- Extract provided -
-- start --

Nick Holmes - Analyst
Hi there. Thank you very much for taking my questions. Two questions. First is just wondered are you still intending to neutralize the dilutive effect of the pref share transaction this year? I think you've indicated in the past that you would like to do it this year. I just wondered what sort of timing you might envisage if this year is still appropriate, or whether you're thinking of pushing it out further.
And then also wanted to come back on Solvency II. Apologies about this, but just wondered if you could remind us of the sensitivity to your 150% to 200% range, if, for example, you were to change the 200% Company action limit that is the basis of your current calculation to, let's say, 250%. What sort of effect -- I think you've given us this before, but I wonder if you could just remind us again. Thank you very much.
Alex Wynaendts - CEO
Yes. On that sensitivity, we'll come back in a second, make sure we have -- because it's the same one we've given you earlier.

-- end --

- Supplied information -
-- start --

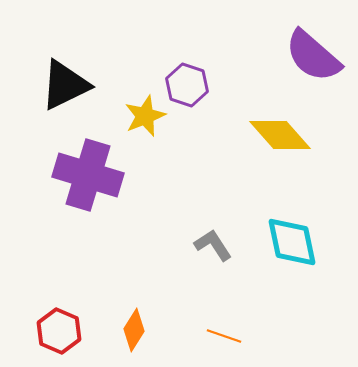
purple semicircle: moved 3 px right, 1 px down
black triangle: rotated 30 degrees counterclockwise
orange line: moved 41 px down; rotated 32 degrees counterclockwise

-- end --

- Required work -
Write out the stretch of the transcript above from "And then also" through "you very much.", word for word.

- Exercise output -
And then also wanted to come back on Solvency II. Apologies about this, but just wondered if you could remind us of the sensitivity to your 150% to 200% range, if, for example, you were to change the 200% Company action limit that is the basis of your current calculation to, let's say, 250%. What sort of effect -- I think you've given us this before, but I wonder if you could just remind us again. Thank you very much.